I’m not knocking my Christian brothers and sisters in other denominations, believe me.  And the Friday service was especially interesting.  But somehow both seemed to lack the panache that I’ve grown accustomed to in my Lutheran experiences.  And I’m not talking about traditional versus contemporary, I’ve seen both done and done well, incorporated into the whole of Holy Week.  The Catholic service had some elements that were unfamiliar to me but would probably be very familiar to life-long Catholics, including venerating the cross.  It was a bilingual service too, done half in Spanish and half in English.  I found that to be particularly fascinating.  And I actually enjoyed the “worship calisthenics” of standing and kneeling repeatedly during the prayers.  Not sure what that was for, but it added an emphasis that I liked.  But I missed the growing darkness, whispering the Lord’s Prayer, and leaving in silence.

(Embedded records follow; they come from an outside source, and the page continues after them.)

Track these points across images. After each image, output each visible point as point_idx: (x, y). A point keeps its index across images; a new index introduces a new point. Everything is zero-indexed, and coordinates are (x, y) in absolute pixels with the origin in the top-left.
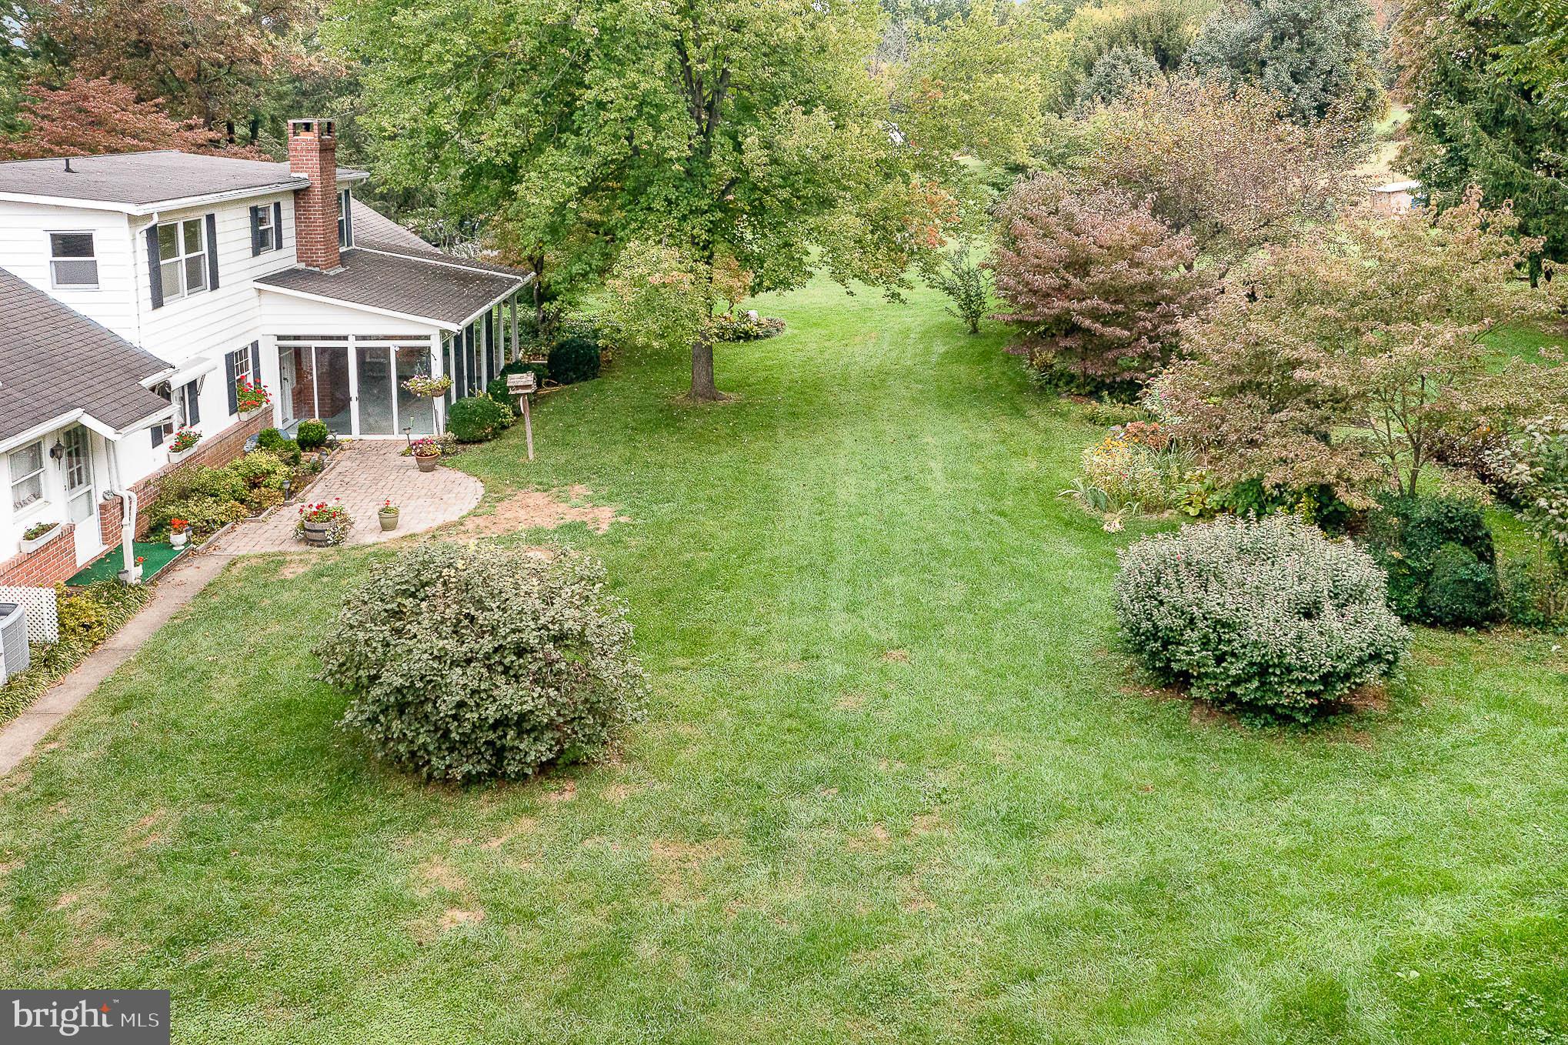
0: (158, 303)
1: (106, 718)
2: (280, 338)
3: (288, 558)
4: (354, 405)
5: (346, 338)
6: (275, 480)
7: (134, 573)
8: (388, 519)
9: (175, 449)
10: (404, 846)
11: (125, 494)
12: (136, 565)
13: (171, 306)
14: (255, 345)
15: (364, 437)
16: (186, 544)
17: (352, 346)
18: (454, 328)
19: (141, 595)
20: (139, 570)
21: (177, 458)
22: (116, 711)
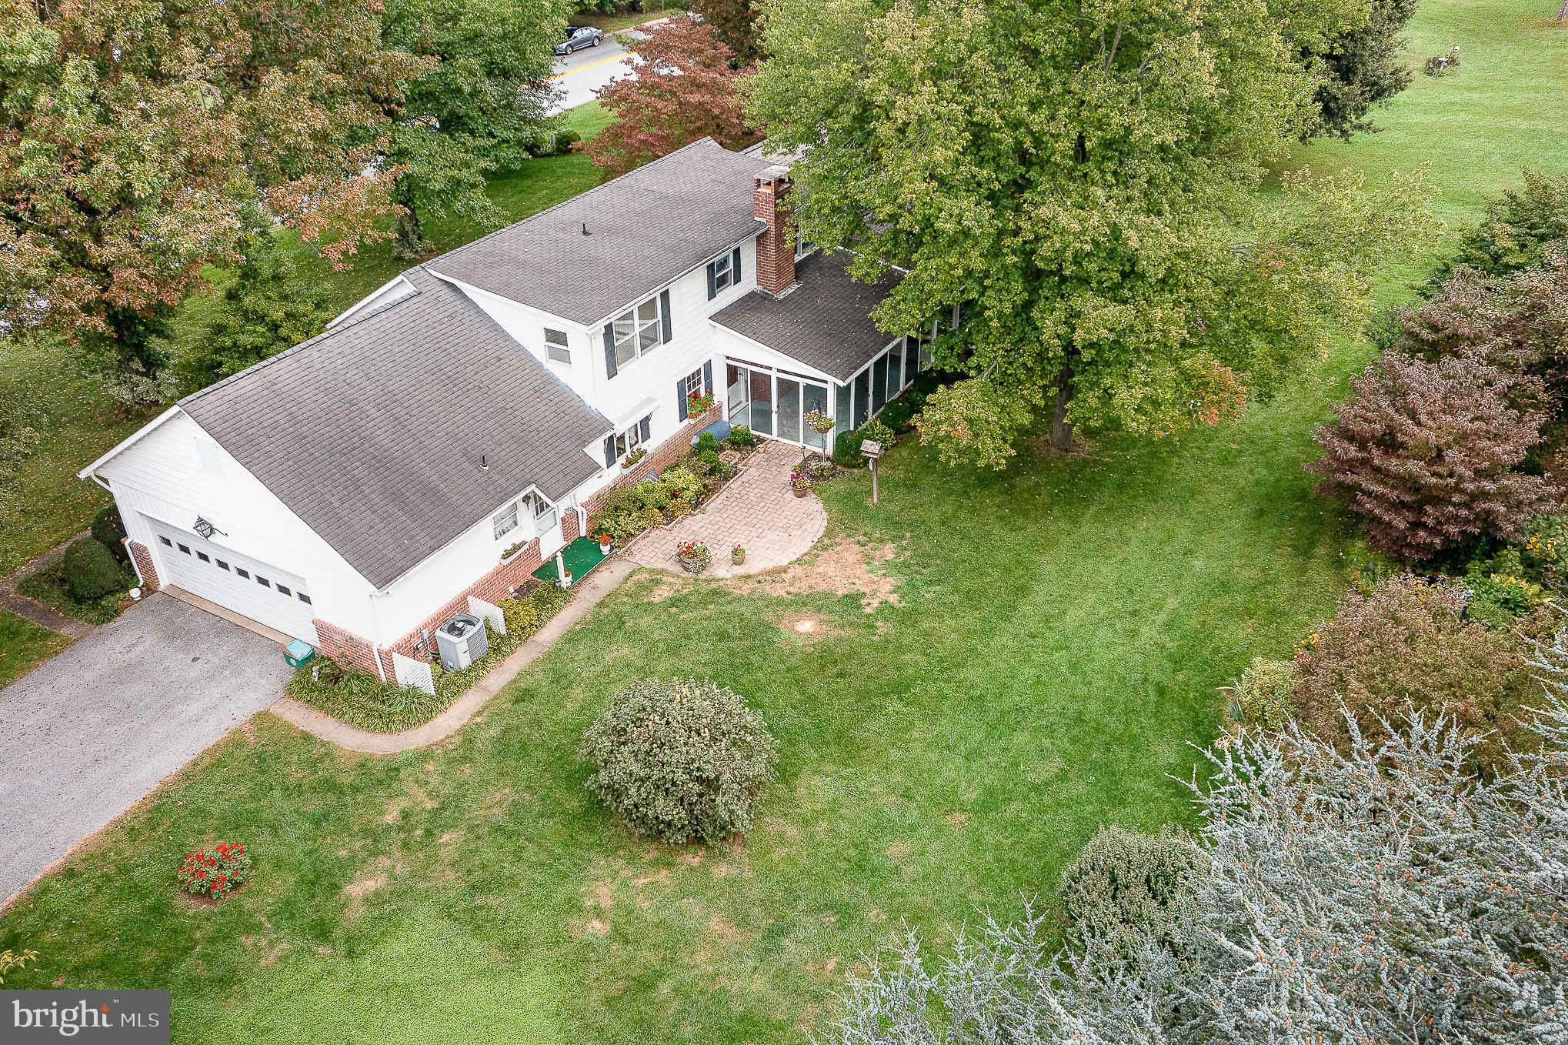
0: (612, 373)
1: (508, 705)
2: (728, 358)
3: (665, 579)
4: (774, 417)
5: (770, 368)
6: (687, 495)
7: (565, 581)
8: (738, 556)
9: (625, 466)
10: (600, 865)
11: (580, 509)
12: (567, 576)
13: (625, 370)
14: (708, 366)
15: (780, 439)
16: (610, 551)
17: (774, 376)
18: (842, 384)
19: (567, 595)
20: (570, 578)
21: (626, 472)
22: (517, 701)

Easter was a letdown for me, too.  Although folks were dressed up more than I imagine they do for typical Sundays, and there was a row of Easter lilies across the front, very little of the service felt like an Easter service.  It seemed more like any other Sunday, with the exception of an interesting element of decorating the cross with flowers towards the end of the service (Travis and I simultaneously thought this would be a great thing to incorporate into an Easter vigil).  But no “Christ is risen, He is risen indeed, alleluia!” responses.  Few hymns.  No communion (not that we would have gone, but seriously!  No communion?).   I just kept thinking that I was thrilled to be heading back into a Lutheran church family (Easter was the day Travis accepted his new call).

After spending Christmas in a hotel without going to church and all of the absent elements of Lent, I am SO READY to be back in a church family.  And it will be nice to have the months of the Pentecost season to just get to know folks without the pressures of the major festivals.  But I am really looking forward to the start of the next church year and following it through the changing seasons.

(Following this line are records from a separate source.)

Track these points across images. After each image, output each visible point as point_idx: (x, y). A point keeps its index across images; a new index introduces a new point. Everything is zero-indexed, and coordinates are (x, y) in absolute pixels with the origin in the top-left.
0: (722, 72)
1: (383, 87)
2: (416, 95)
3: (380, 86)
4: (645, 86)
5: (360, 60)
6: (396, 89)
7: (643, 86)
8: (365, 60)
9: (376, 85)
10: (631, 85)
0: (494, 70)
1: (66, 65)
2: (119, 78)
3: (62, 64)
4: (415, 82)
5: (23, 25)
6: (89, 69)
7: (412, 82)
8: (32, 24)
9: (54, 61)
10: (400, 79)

One more note, I love both traditional and contemporary worship.  I find joy in both types.  But I sometimes wish that contemporary song writers would put some lyrics in for the events of Holy Week.  So often the newer worship songs are non-specific, unless they are for Christmas.  I guess my experiences during Holy Week were a reminder that not many Christian churches follow the ebb and flow of the church year any more, so song writers who are inspired to write for those particular days like Palm Sunday can’t find much of an audience.  It’s kind of sad, really, because to me part of the beauty of Holy Week is the lyrics to the hymns that mark the days.  And I love contemporary music, but so often the lyrics are lacking the depth and story-telling (unless it’s telling a non-biblical story, like the dreaded Christmas Shoes song that fills the radio waves in December).

But I digress.  I just know I am looking forward to singing ANYTHING in ANY STYLE in our own church very soon.  To belong, to be part of a family.  It’s been a while.